* _DOCUMENT TEXT_
######

Choosing the Right AI Model

AI models generally fall into two broad categories: open-source and proprietary (closed-source). Understanding their differences helps you choose the right approach for your project, whether that's automating data workflows, classifying records, or powering intelligent search tools.

Open models

Open-source models can be downloaded, customized, and hosted wherever you choose, on-premises or in the cloud.

They offer greater control over data, which can be important in scientific or research settings where datasets include sensitive information (for example, ecological or location-based data).

You can find a growing ecosystem of open models on platforms such as Hugging Face or the Open LLM Leaderboard.

Tip: Open models are ideal when data governance, reproducibility, or integration flexibility are priorities.

Closed models

Proprietary models, provided via APIs by companies like OpenAI, Anthropic, or others, are easier to adopt and often deliver strong results immediately.

######

[Items listed in a dataset]
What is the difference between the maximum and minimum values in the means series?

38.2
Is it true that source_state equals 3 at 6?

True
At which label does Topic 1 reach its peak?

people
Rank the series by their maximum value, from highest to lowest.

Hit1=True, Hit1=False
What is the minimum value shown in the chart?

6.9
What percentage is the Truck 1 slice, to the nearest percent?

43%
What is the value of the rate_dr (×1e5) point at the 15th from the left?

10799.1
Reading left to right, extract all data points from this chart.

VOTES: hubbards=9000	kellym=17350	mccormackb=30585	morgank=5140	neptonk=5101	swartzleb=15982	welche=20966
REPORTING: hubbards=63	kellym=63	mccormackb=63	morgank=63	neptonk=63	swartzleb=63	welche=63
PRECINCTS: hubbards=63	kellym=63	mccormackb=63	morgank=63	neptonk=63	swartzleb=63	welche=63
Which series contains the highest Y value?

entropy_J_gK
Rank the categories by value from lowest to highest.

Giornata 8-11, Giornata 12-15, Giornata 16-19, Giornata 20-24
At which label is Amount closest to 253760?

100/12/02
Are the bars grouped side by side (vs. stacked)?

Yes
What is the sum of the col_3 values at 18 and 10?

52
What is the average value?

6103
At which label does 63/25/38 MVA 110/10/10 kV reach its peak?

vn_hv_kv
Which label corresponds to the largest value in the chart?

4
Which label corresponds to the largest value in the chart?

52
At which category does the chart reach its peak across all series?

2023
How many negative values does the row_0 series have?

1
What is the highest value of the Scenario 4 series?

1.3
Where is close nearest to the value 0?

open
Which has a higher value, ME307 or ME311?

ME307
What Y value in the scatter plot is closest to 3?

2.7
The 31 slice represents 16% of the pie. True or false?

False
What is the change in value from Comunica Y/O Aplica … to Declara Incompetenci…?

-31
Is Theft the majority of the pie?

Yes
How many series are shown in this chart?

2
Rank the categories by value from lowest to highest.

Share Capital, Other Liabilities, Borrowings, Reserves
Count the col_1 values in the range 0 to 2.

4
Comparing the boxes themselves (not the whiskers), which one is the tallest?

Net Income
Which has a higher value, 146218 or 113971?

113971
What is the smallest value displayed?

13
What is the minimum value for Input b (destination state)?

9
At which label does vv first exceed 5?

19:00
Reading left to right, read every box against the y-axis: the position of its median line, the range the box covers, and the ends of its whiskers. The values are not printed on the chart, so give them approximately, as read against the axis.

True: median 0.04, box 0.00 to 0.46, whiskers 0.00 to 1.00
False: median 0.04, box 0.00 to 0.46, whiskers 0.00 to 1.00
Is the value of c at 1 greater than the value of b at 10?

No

######

* _TASK INSTRUCTIONS_
Quote the AI model passage word for word, starting with "You can find" and going on through "strong results immediately.".

* _EXPECTED ANSWER_
You can find a growing ecosystem of open models on platforms such as Hugging Face or the Open LLM Leaderboard.

Tip: Open models are ideal when data governance, reproducibility, or integration flexibility are priorities.

Closed models

Proprietary models, provided via APIs by companies like OpenAI, Anthropic, or others, are easier to adopt and often deliver strong results immediately.